Exercises:
• 1. In the course outline, what does the Programming Methods for Robotics module call an essential part of the module?
• 2. Copy the stretch of the course outline from "Programming Methods for" through "and virtual functions." word for word.

Excerpt to read:
==*==
Intended learning outcomes

On successful completion of this module a student should be able to:

  1. Construct a wide range of machine learning techniques to solve industry problems particularly within the domain of robotics.
  2. Appraise the application of machine learning approaches to a wider set of data mining and classification type problems.
  3. Using a provided implementation, plan machine learning analysis on suitable forms of computer and robotics data.
  4. Examine the concepts and operation of a range of machine learning algorithms in order to facilitate re-implementation in a software programming environment with which they are already familiar
  5. Develop programme in solving machine learning problems through interactive learning workshops.


Programming Methods for Robotics

Aim
    This module aims to answer the question ‘what is object oriented programming (OOP)’ and to provide the students with the understanding and skills necessary to write well designed and robust OO programs in C++. Students will learn how to write C++ code, starting from fundamental programming aspects and progressing through to advanced OOP. Hands-on programming sessions form an essential part of the module.

Syllabus
    • Programming concepts and their implementation
    • The OOP methodology, classes, abstraction and encapsulation.
    • Destructors and memory management.
    • Stream input and output.
    • Function and operator overloading.
    • Inheritance and aggregation.
    • Polymorphism and virtual functions.
    • Templates, Exception handling.
    • The C++ Standard Library and STL.


Intended learning outcomes On successful completion of this module you should be able to:

1. Examine the principles of the object oriented programming methodology - abstraction, encapsulation, inheritance and aggregation – and implement in the development of C++ programs.
2. Create robust C++ programs of simple to moderate complexity given a suitable specification.
3. Develop C++ programs through implementation of the Standard Template Library .
4. Construct robust C++ programs using development environments and associated software engineering tools.

Psychology, Ethics and Standards

Aim
    As robots and robotic devices are increasingly becoming part of our day-to-day lives it is vital that we know how to effectively integrate them with people new advanced systems. This module explores the changing landscape of robotics in society and how we comply with evolving demands and perspectives of ethics and safety standards. With a focus on fundamental human factors and psychological principles we examine how to optimise the integration of people with different types of robotic systems and environments. Students will be given the opportunity to apply practical human analysis tools and techniques that complement traditional engineering approaches to enhance usability and performance in the design of safe human-robot interaction.


Syllabus

    Fundamental psychology: exploring basic principles of human cognition, how we process the many types of information we encounter and make sense of it all, to understand how people interpret and respond to situations with robot systems.
==*==
Record extracts:
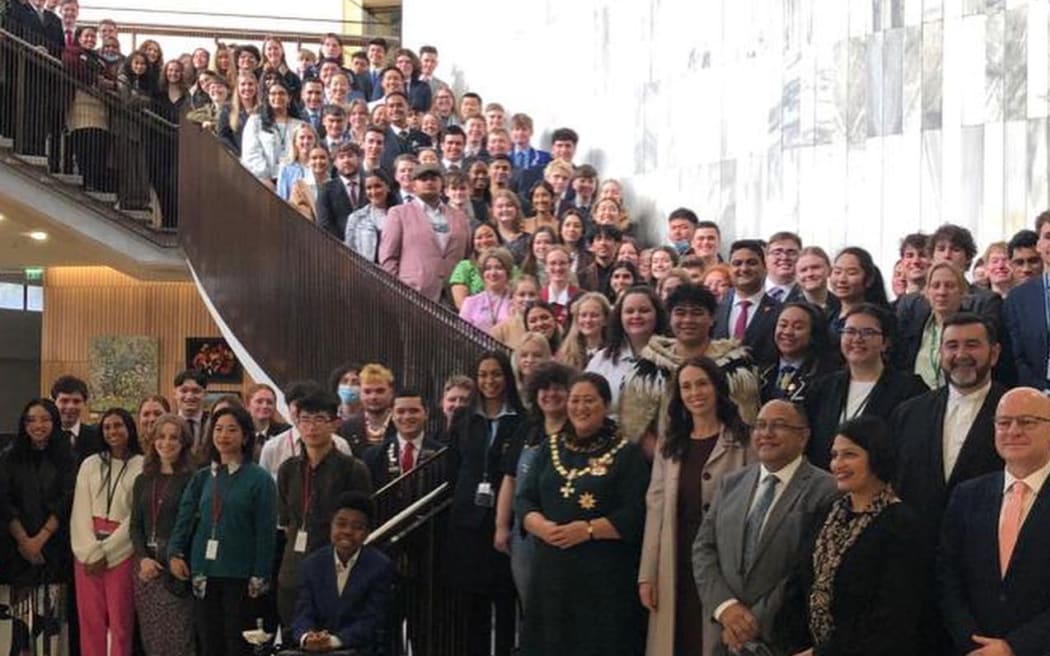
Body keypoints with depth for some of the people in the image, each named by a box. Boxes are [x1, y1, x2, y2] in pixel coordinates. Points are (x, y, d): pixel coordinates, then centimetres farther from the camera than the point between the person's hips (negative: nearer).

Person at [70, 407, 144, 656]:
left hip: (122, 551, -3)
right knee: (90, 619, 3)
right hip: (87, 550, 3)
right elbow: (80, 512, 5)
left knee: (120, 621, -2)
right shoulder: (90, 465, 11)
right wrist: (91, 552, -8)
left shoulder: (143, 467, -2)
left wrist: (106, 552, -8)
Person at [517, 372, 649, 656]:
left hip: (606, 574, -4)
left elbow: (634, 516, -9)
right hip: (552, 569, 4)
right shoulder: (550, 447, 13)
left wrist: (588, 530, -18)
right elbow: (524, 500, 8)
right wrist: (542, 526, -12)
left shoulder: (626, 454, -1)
==*==
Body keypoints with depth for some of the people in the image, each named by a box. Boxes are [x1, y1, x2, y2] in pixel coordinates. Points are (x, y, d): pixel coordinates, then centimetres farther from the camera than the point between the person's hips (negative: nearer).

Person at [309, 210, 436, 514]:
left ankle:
==*==
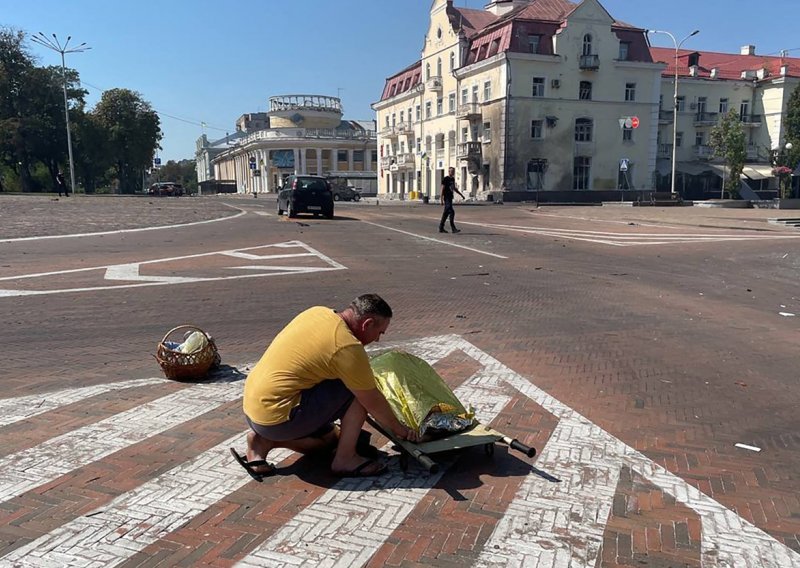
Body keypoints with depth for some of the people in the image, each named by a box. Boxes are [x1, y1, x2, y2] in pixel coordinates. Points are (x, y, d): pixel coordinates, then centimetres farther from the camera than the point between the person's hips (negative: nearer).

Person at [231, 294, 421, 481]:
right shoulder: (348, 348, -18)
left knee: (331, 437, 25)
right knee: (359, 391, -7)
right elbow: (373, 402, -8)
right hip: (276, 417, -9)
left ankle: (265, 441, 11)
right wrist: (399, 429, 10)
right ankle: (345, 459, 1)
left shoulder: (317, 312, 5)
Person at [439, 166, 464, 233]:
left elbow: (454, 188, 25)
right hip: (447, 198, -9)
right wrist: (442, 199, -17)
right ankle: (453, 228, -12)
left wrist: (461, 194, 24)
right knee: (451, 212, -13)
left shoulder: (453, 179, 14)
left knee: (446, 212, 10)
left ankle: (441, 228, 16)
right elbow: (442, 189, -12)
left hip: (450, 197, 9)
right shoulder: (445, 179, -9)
==*==
Solved tasks:
• 1. Hands-on programming sessions.

• 2.
Programming Methods for Robotics

Aim
    This module aims to answer the question ‘what is object oriented programming (OOP)’ and to provide the students with the understanding and skills necessary to write well designed and robust OO programs in C++. Students will learn how to write C++ code, starting from fundamental programming aspects and progressing through to advanced OOP. Hands-on programming sessions form an essential part of the module.

Syllabus
    • Programming concepts and their implementation
    • The OOP methodology, classes, abstraction and encapsulation.
    • Destructors and memory management.
    • Stream input and output.
    • Function and operator overloading.
    • Inheritance and aggregation.
    • Polymorphism and virtual functions.